**Exercise objective**
Please retype the passage from the news excerpt on the Trumbull housing development, from "Objections to the" up to and including "of the developers.".

**Page extract**
:::

William Fitzpatrick, the attorney for Marion Sperry and Diane Mongonel, Trumbull residents and the owners of the property and applicants, said the lot sizes were so large because of the property's configuration. "The property is so deep, it goes all the way back to Old Navy," Fitzpatrick said, referring to a business on Black Rock Turnpike. "It's just a very, very deep piece."

The development application is now in the town's Conservation Department, but the time period to file a petition for a public hearing has expired, and the department is recommending that the application be approved. Fitzpatrick said the development plan did not require approval from the Town Plan and Zoning Commission because the lots already exist and the development is not a subdivision, where one large parcel is divided into smaller parcels.

Objections to the earlier development on Pansy Road were mostly based on the potential for more traffic and the developers' plan to build houses on "rear lots" that lacked access to an existing street. The Town Plan and Zoning Commission had rejected that development plan, but Ed Pinto and Dean Kardamis, the developers, sued the TPZ and the case eventually reached the state Supreme Court, which ruled in favor of the developers.

Town Attorney Richard Saxl said today that the high court ruled the TPZ could not cite off-site traffic as a reason for denying the application, while the trial had ruled it could.

While traffic and aesthetics were main objections to that development, Farina on Monday evening also brought up the effect of new homes on enrollment at Osborn Hill School, which is the only public elementary school with more than 500 students.

Osborn Hill School had 547 students as of March 1 - 69 students more than Mill Hill School, which was the elementary school with the second-highest number of students as of March 1.

Farina said three of the six houses built in that development were occupied, and she estimated that a total of 10 children lived in those houses. "That's half a classroom. If you get 10 more kids in the other three houses, you have a full classroom," she said.

Farina said she thought the town should have bought the property where the six houses had been built in case Osborn Hill School needed to be expanded. The town late last year attached a modular annex onto the back of Osborn Hill School in lieu of building an addition.

But Farina didn't seem to mind the appearance of the six houses, saying they were better than an enormous home closer to the street that would have blocked out the setting sun. "I guess I'm getting used to it, and c'est la vie," she said.

:::

[Dataset entries]
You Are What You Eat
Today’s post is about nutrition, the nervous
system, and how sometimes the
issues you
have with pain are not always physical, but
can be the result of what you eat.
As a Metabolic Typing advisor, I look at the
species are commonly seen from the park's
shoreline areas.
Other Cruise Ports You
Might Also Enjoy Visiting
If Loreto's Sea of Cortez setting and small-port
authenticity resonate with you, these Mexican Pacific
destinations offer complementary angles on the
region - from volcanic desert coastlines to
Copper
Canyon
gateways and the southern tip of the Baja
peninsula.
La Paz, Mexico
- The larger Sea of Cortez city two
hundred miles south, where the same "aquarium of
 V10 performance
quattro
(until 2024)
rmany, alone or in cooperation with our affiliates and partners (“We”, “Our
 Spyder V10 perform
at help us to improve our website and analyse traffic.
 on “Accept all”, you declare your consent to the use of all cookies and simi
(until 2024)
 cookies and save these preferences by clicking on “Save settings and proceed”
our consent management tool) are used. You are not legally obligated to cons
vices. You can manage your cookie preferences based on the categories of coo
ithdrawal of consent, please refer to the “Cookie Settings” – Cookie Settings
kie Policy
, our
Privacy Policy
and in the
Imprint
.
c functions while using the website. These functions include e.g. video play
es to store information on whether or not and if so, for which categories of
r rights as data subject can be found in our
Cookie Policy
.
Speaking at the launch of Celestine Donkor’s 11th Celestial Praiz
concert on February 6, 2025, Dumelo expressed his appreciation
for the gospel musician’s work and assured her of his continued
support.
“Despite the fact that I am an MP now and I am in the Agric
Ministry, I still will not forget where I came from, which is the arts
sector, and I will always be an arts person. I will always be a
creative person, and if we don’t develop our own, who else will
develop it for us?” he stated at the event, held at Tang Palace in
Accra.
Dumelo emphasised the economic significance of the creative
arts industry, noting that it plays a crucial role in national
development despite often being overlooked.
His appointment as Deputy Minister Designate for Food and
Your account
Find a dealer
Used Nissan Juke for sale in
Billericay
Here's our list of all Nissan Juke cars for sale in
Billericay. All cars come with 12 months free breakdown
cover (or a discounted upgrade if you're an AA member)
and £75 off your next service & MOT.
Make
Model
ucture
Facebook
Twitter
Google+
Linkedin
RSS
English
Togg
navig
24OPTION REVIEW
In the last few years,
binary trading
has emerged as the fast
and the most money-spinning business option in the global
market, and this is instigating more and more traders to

:::

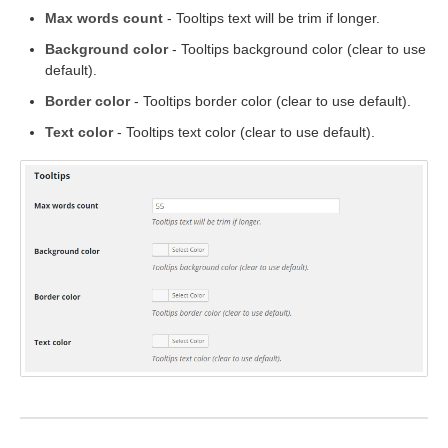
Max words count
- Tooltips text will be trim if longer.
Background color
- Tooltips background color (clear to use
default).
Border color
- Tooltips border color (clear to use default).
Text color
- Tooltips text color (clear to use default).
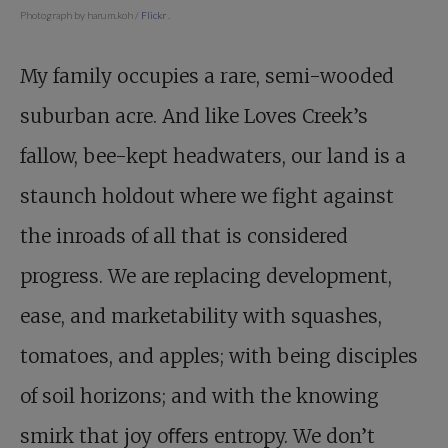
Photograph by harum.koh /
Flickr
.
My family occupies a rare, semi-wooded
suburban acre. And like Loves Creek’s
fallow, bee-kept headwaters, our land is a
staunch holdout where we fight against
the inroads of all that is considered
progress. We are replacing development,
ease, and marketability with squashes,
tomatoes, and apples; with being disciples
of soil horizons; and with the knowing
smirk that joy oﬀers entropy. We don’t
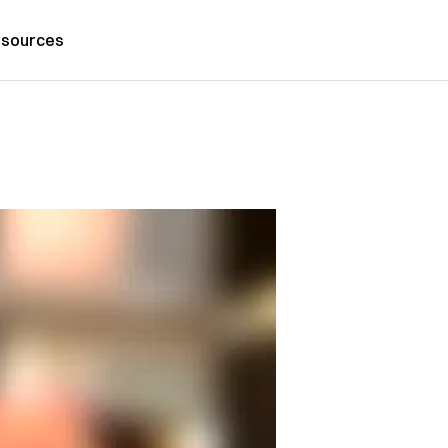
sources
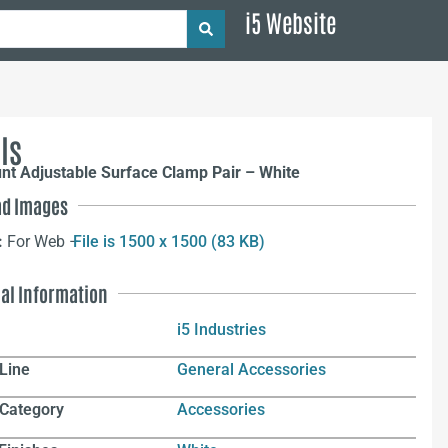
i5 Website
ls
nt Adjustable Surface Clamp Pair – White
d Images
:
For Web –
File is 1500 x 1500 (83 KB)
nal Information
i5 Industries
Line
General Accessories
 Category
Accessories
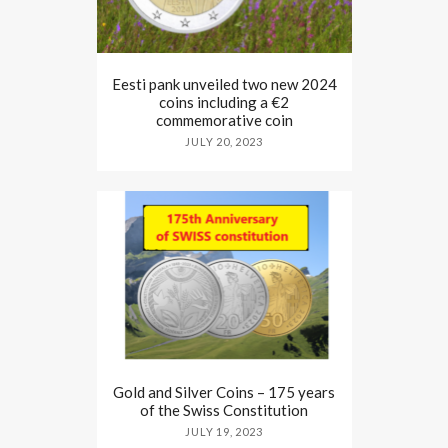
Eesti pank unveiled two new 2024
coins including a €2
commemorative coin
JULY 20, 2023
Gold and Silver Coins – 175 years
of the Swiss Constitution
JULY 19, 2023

:::

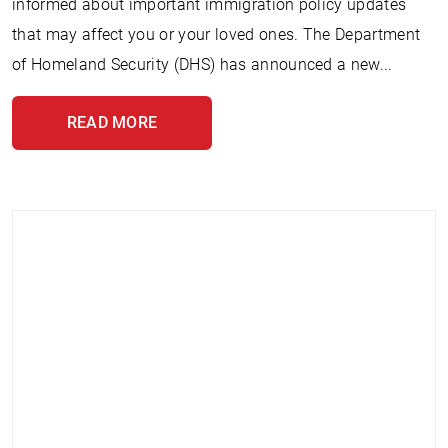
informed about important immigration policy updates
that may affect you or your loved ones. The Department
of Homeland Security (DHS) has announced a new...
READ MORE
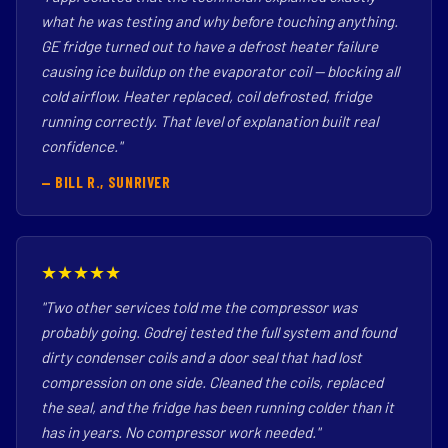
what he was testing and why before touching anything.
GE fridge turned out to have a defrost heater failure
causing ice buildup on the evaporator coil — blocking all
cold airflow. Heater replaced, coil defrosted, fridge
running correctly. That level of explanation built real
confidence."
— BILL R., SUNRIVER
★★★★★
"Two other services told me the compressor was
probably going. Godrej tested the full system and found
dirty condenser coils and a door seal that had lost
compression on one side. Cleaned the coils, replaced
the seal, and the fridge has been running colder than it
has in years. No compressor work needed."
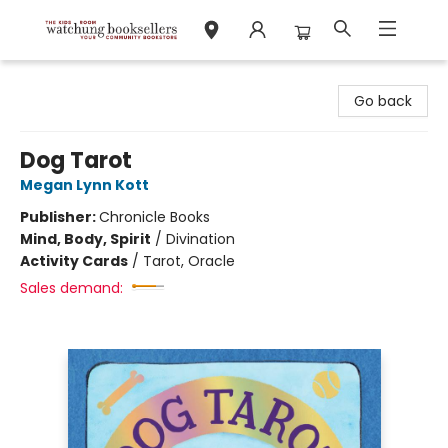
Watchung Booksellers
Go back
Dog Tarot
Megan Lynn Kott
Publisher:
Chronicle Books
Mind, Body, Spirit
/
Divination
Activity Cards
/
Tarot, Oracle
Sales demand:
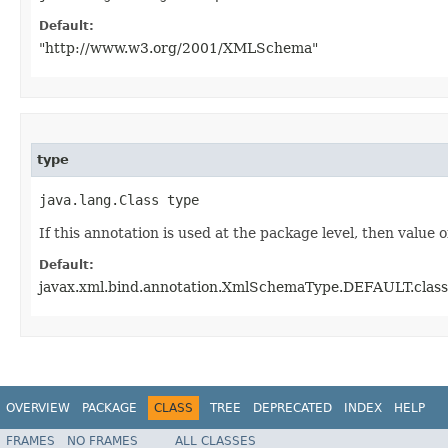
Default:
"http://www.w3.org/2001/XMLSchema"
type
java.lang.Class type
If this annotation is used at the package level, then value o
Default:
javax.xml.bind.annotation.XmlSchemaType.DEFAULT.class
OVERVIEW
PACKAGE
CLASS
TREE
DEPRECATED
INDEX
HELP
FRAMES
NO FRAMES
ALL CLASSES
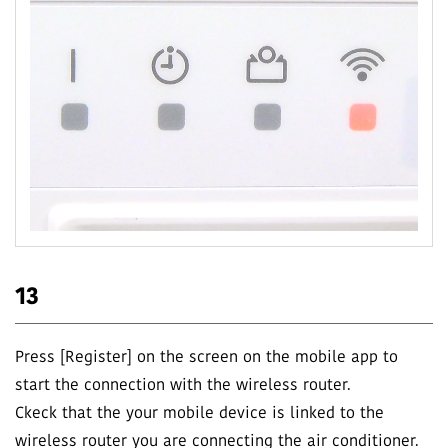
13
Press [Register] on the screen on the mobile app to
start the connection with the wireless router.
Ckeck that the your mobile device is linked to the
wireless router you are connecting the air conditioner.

:::

**Final answer**
Objections to the earlier development on Pansy Road were mostly based on the potential for more traffic and the developers' plan to build houses on "rear lots" that lacked access to an existing street. The Town Plan and Zoning Commission had rejected that development plan, but Ed Pinto and Dean Kardamis, the developers, sued the TPZ and the case eventually reached the state Supreme Court, which ruled in favor of the developers.